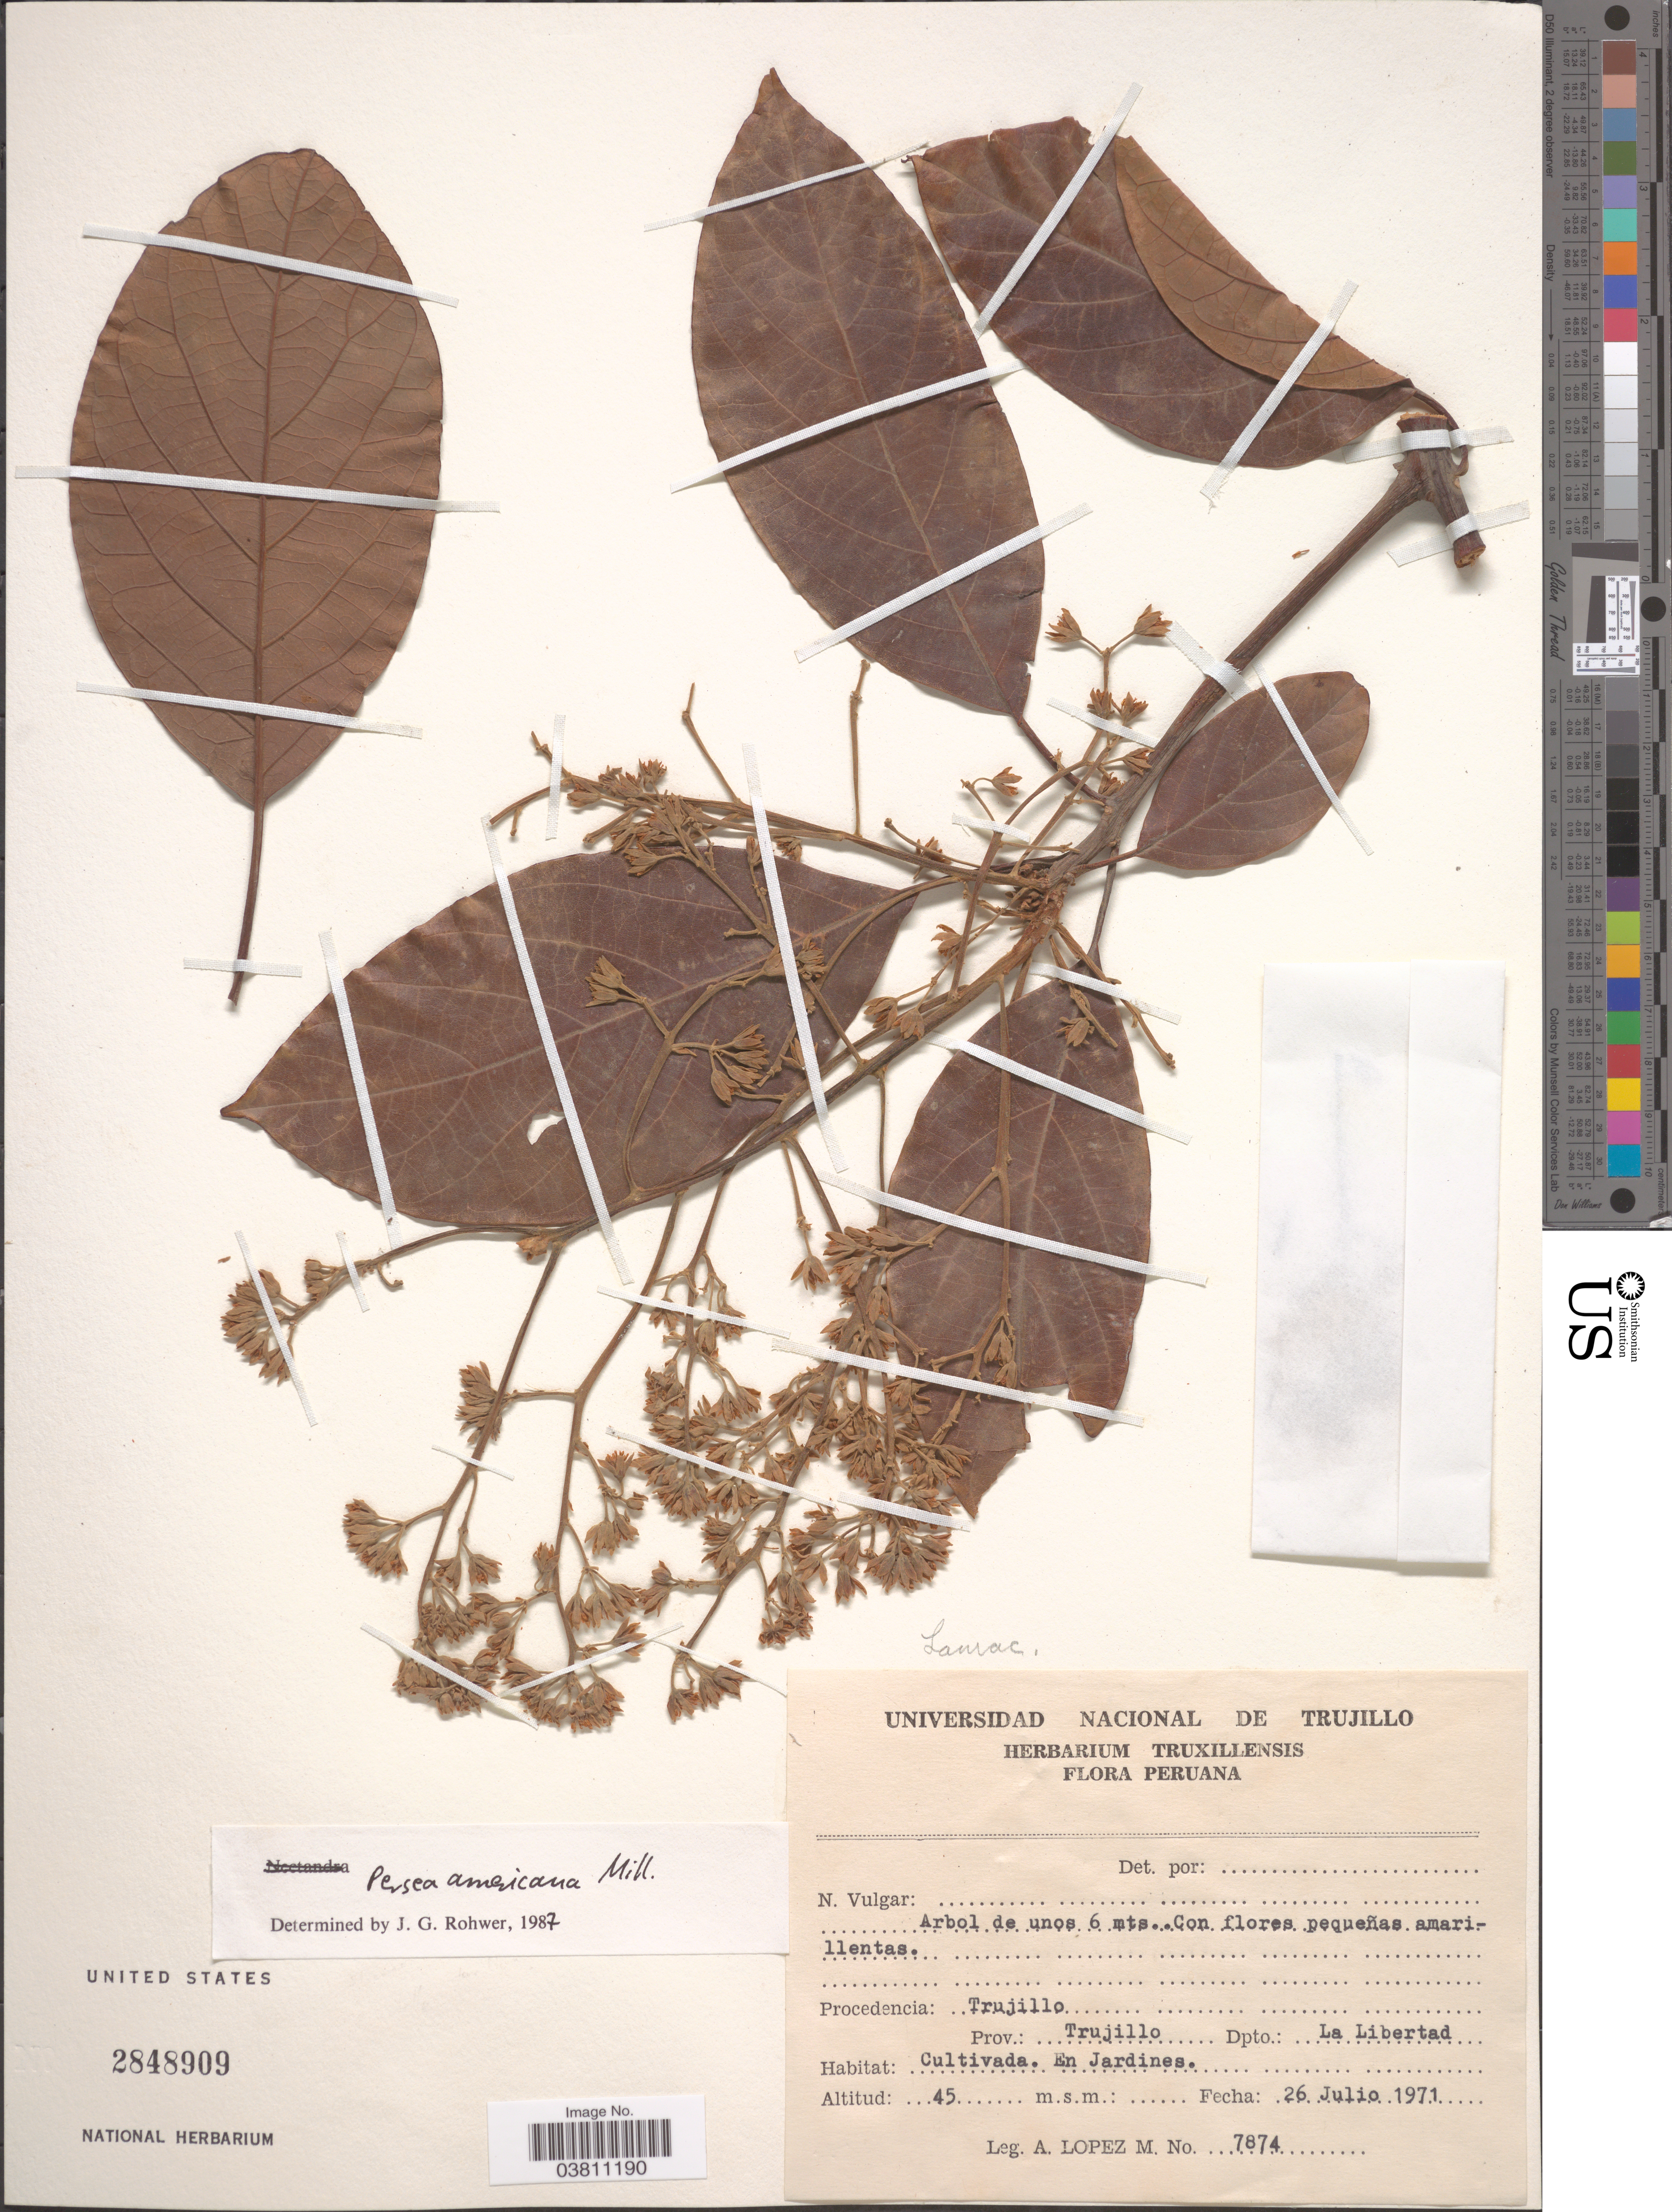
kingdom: Plantae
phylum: Tracheophyta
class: Magnoliopsida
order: Laurales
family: Lauraceae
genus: Persea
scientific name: Persea americana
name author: Mill.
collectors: A. López M.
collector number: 7874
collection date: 1971-07-26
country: Peru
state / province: La Libertad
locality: Trujillo. Prov.: Trujillo. Dpto.: La Libertad. En Jardines.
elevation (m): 45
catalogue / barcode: US 2848909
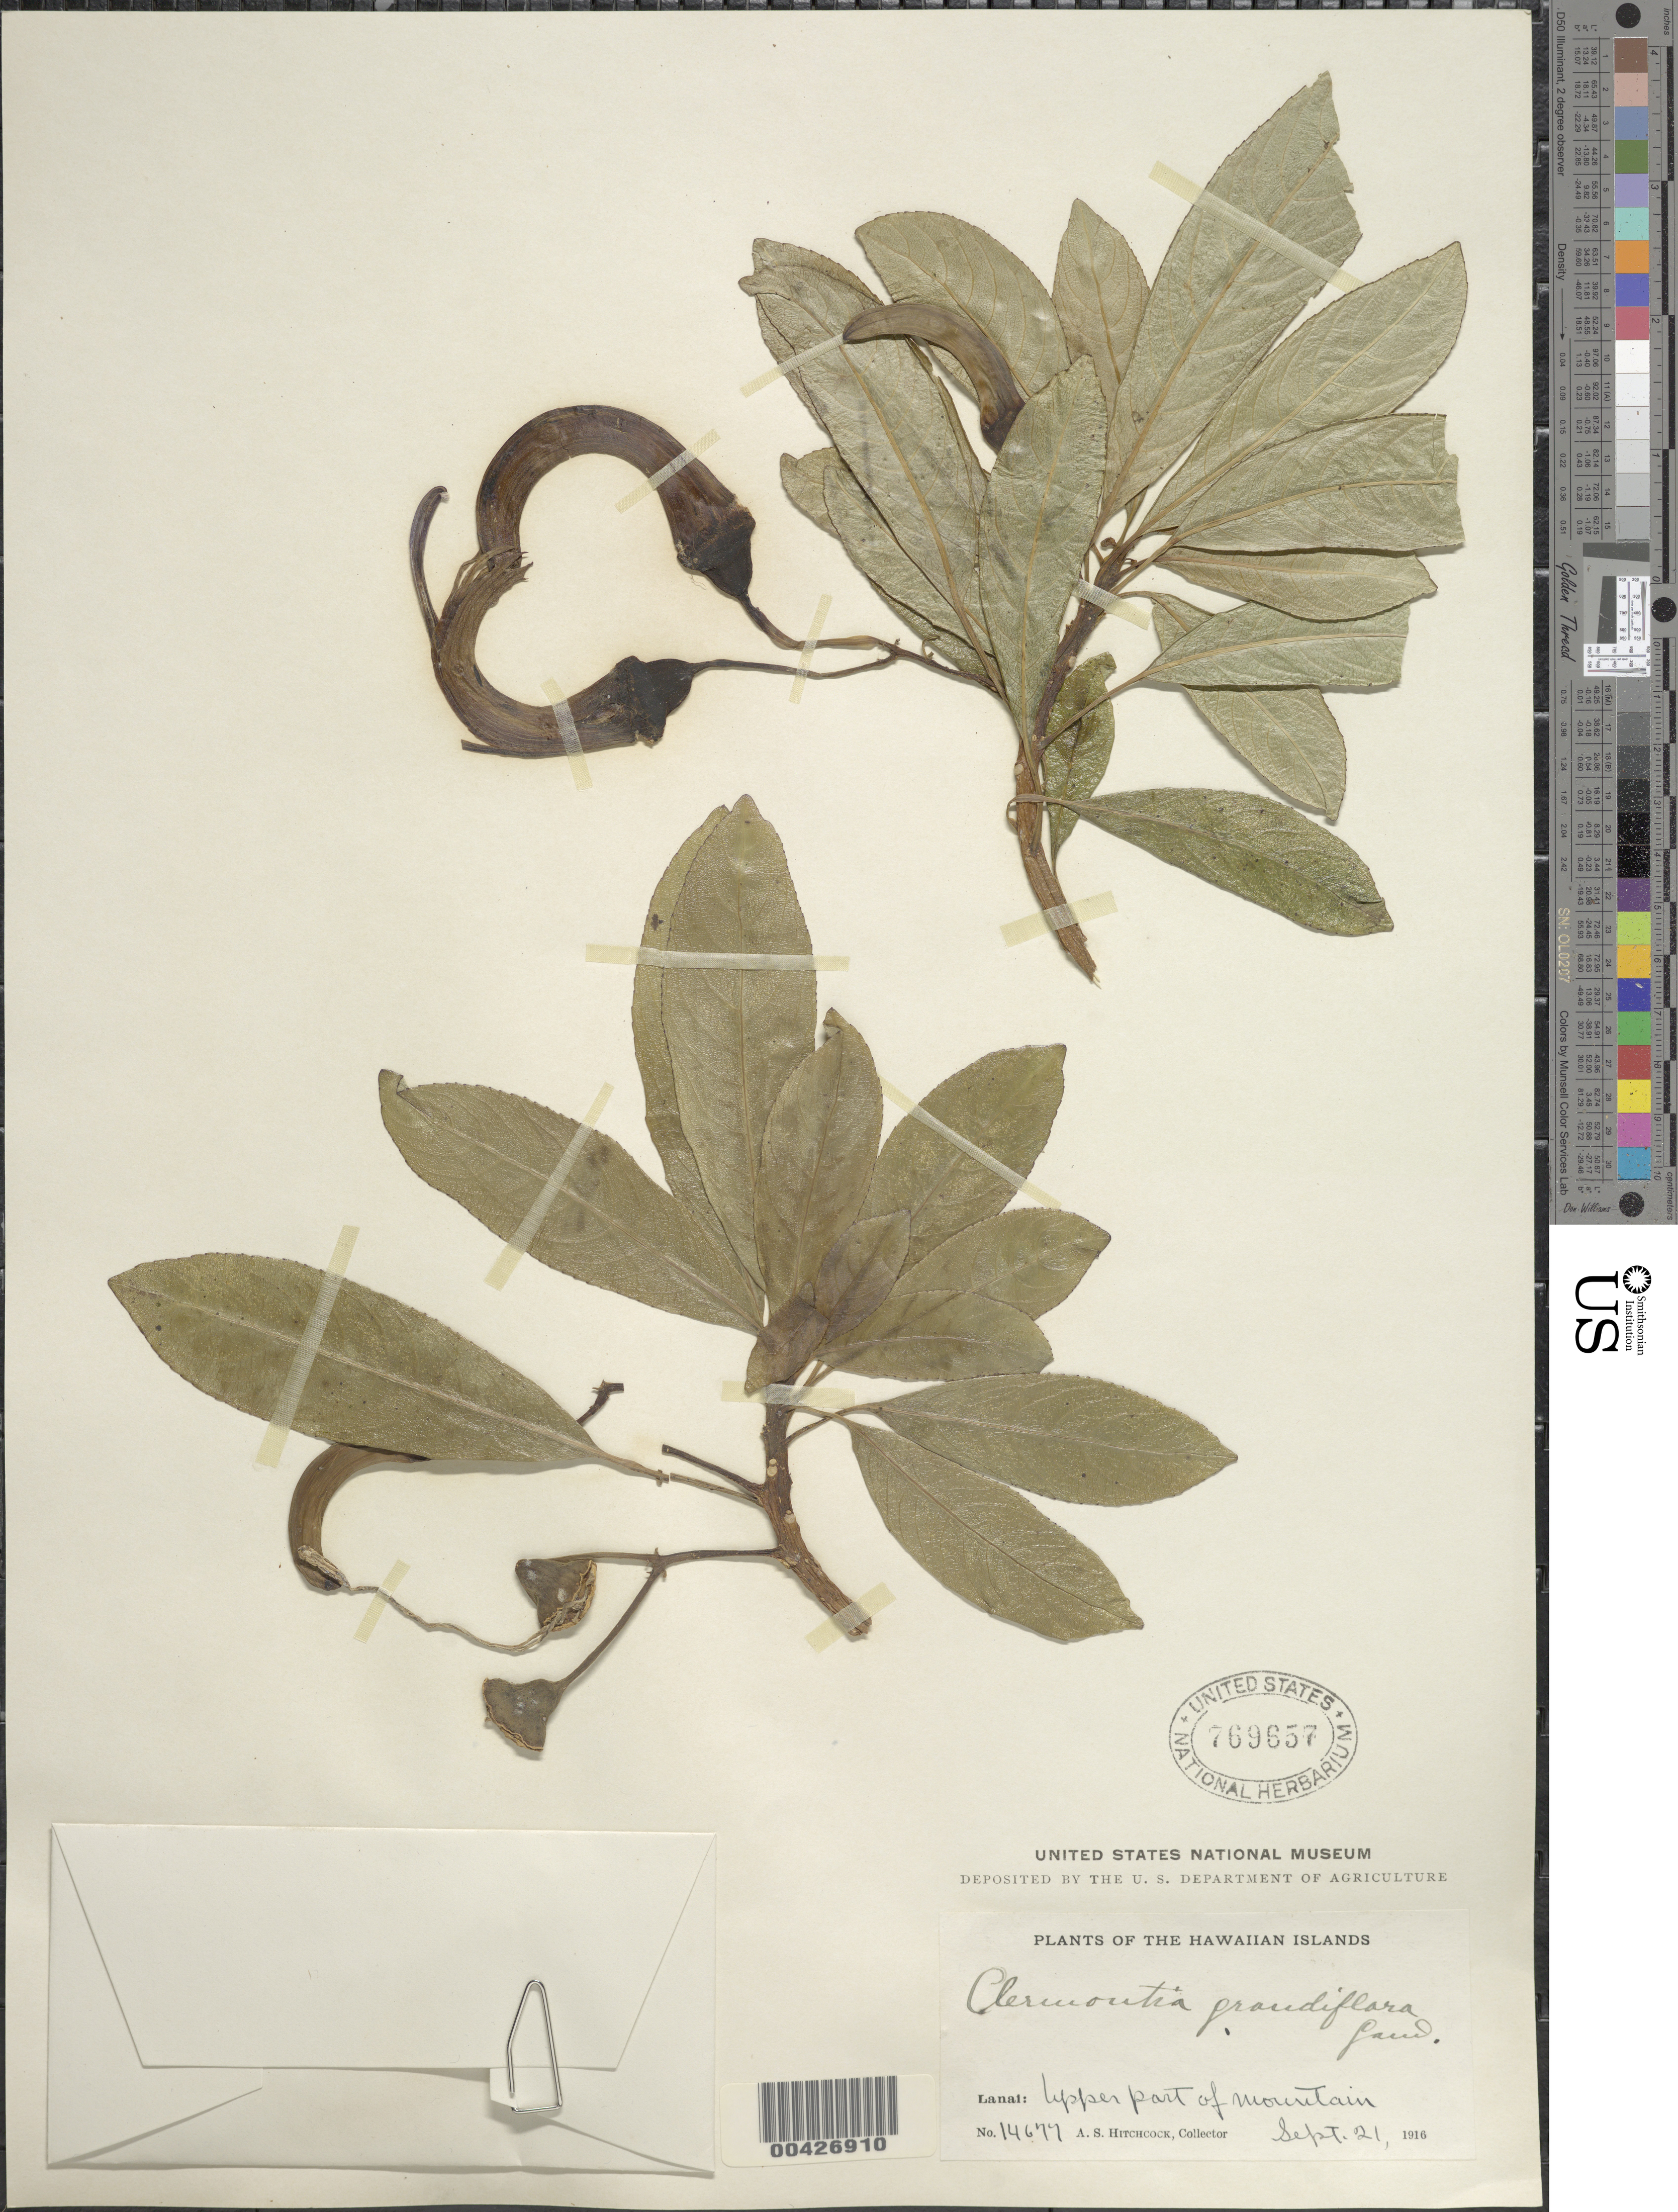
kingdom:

------

- What to work on: Revise all the rows above by replacing "collectors" with "collected by" and leaving every other line as it is. Leave the pictures out of your answer.

- Final answer:
kingdom: Plantae
phylum: Tracheophyta
class: Magnoliopsida
order: Laurales
family: Lauraceae
genus: Persea
scientific name: Persea americana
name author: Mill.
collected by: A. López M.
collector number: 7874
collection date: 1971-07-26
country: Peru
state / province: La Libertad
locality: Trujillo. Prov.: Trujillo. Dpto.: La Libertad. En Jardines.
elevation (m): 45
catalogue / barcode: US 2848909
kingdom:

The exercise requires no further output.